## What the exercise asks
Transcribe each entry so that nothing differs from the original.
-------- Task inputs
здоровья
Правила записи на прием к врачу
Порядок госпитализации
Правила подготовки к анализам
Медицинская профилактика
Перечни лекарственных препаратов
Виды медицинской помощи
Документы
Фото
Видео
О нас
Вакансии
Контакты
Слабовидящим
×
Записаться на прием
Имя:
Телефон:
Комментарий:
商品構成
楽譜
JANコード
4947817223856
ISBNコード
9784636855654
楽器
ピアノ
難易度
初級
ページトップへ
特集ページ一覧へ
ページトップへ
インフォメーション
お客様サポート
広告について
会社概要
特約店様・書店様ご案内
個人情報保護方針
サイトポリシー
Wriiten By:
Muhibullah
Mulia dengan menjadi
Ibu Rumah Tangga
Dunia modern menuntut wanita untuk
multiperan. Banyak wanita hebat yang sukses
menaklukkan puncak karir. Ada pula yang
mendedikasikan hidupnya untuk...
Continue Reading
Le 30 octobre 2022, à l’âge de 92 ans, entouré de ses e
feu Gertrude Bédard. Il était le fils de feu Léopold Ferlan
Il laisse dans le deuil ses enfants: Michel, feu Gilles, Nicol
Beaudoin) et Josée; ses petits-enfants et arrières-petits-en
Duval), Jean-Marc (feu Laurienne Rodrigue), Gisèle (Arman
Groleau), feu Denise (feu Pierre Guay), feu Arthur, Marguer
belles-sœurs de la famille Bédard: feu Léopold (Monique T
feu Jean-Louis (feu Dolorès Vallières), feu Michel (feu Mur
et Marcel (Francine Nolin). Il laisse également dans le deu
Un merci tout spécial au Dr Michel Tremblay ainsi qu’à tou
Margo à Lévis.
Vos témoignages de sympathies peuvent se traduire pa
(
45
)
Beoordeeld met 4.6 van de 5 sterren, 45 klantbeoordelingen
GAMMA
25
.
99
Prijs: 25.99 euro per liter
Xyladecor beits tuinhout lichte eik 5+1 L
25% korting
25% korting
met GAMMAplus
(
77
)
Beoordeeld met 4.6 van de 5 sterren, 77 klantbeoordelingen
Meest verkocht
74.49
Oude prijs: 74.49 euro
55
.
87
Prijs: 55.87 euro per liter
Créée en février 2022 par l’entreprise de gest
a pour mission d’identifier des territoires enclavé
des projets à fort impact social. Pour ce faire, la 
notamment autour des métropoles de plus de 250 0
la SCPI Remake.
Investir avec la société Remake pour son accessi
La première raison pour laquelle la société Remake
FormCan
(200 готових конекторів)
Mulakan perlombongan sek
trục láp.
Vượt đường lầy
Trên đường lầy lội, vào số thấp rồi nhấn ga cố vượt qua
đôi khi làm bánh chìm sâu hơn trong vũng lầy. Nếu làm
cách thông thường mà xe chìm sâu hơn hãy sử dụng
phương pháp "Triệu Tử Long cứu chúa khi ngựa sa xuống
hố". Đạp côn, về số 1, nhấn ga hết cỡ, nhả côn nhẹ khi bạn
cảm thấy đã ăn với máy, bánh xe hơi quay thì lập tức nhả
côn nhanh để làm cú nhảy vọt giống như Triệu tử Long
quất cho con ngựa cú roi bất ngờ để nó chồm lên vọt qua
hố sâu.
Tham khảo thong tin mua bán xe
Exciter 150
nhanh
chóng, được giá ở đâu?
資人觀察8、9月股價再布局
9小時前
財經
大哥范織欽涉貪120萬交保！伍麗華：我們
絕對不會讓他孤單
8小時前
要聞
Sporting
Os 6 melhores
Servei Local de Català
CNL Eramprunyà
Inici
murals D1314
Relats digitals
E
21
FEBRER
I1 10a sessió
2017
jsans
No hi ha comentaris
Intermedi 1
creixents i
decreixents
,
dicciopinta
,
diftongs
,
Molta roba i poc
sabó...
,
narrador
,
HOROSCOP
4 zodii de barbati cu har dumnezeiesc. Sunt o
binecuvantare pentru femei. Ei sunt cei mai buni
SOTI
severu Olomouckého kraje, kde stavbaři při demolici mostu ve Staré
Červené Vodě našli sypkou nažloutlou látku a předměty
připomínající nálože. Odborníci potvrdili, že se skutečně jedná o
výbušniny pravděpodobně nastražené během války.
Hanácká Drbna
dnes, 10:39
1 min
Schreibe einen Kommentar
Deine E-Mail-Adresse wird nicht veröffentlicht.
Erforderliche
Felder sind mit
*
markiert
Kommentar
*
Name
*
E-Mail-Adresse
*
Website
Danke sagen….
----------------
## Reply to the exercise
здоровья
Правила записи на прием к врачу
Порядок госпитализации
Правила подготовки к анализам
Медицинская профилактика
Перечни лекарственных препаратов
Виды медицинской помощи
Документы
Фото
Видео
О нас
Вакансии
Контакты
Слабовидящим
×
Записаться на прием
Имя:
Телефон:
Комментарий:
商品構成
楽譜
JANコード
4947817223856
ISBNコード
9784636855654
楽器
ピアノ
難易度
初級
ページトップへ
特集ページ一覧へ
ページトップへ
インフォメーション
お客様サポート
広告について
会社概要
特約店様・書店様ご案内
個人情報保護方針
サイトポリシー
Wriiten By:
Muhibullah
Mulia dengan menjadi
Ibu Rumah Tangga
Dunia modern menuntut wanita untuk
multiperan. Banyak wanita hebat yang sukses
menaklukkan puncak karir. Ada pula yang
mendedikasikan hidupnya untuk...
Continue Reading
Le 30 octobre 2022, à l’âge de 92 ans, entouré de ses e
feu Gertrude Bédard. Il était le fils de feu Léopold Ferlan
Il laisse dans le deuil ses enfants: Michel, feu Gilles, Nicol
Beaudoin) et Josée; ses petits-enfants et arrières-petits-en
Duval), Jean-Marc (feu Laurienne Rodrigue), Gisèle (Arman
Groleau), feu Denise (feu Pierre Guay), feu Arthur, Marguer
belles-sœurs de la famille Bédard: feu Léopold (Monique T
feu Jean-Louis (feu Dolorès Vallières), feu Michel (feu Mur
et Marcel (Francine Nolin). Il laisse également dans le deu
Un merci tout spécial au Dr Michel Tremblay ainsi qu’à tou
Margo à Lévis.
Vos témoignages de sympathies peuvent se traduire pa
(
45
)
Beoordeeld met 4.6 van de 5 sterren, 45 klantbeoordelingen
GAMMA
25
.
99
Prijs: 25.99 euro per liter
Xyladecor beits tuinhout lichte eik 5+1 L
25% korting
25% korting
met GAMMAplus
(
77
)
Beoordeeld met 4.6 van de 5 sterren, 77 klantbeoordelingen
Meest verkocht
74.49
Oude prijs: 74.49 euro
55
.
87
Prijs: 55.87 euro per liter
Créée en février 2022 par l’entreprise de gest
a pour mission d’identifier des territoires enclavé
des projets à fort impact social. Pour ce faire, la 
notamment autour des métropoles de plus de 250 0
la SCPI Remake.
Investir avec la société Remake pour son accessi
La première raison pour laquelle la société Remake
FormCan
(200 готових конекторів)
Mulakan perlombongan sek
trục láp.
Vượt đường lầy
Trên đường lầy lội, vào số thấp rồi nhấn ga cố vượt qua
đôi khi làm bánh chìm sâu hơn trong vũng lầy. Nếu làm
cách thông thường mà xe chìm sâu hơn hãy sử dụng
phương pháp "Triệu Tử Long cứu chúa khi ngựa sa xuống
hố". Đạp côn, về số 1, nhấn ga hết cỡ, nhả côn nhẹ khi bạn
cảm thấy đã ăn với máy, bánh xe hơi quay thì lập tức nhả
côn nhanh để làm cú nhảy vọt giống như Triệu tử Long
quất cho con ngựa cú roi bất ngờ để nó chồm lên vọt qua
hố sâu.
Tham khảo thong tin mua bán xe
Exciter 150
nhanh
chóng, được giá ở đâu?
資人觀察8、9月股價再布局
9小時前
財經
大哥范織欽涉貪120萬交保！伍麗華：我們
絕對不會讓他孤單
8小時前
要聞
Sporting
Os 6 melhores
Servei Local de Català
CNL Eramprunyà
Inici
murals D1314
Relats digitals
E
21
FEBRER
I1 10a sessió
2017
jsans
No hi ha comentaris
Intermedi 1
creixents i
decreixents
,
dicciopinta
,
diftongs
,
Molta roba i poc
sabó...
,
narrador
,
HOROSCOP
4 zodii de barbati cu har dumnezeiesc. Sunt o
binecuvantare pentru femei. Ei sunt cei mai buni
SOTI
severu Olomouckého kraje, kde stavbaři při demolici mostu ve Staré
Červené Vodě našli sypkou nažloutlou látku a předměty
připomínající nálože. Odborníci potvrdili, že se skutečně jedná o
výbušniny pravděpodobně nastražené během války.
Hanácká Drbna
dnes, 10:39
1 min
Schreibe einen Kommentar
Deine E-Mail-Adresse wird nicht veröffentlicht.
Erforderliche
Felder sind mit
*
markiert
Kommentar
*
Name
*
E-Mail-Adresse
*
Website
Danke sagen….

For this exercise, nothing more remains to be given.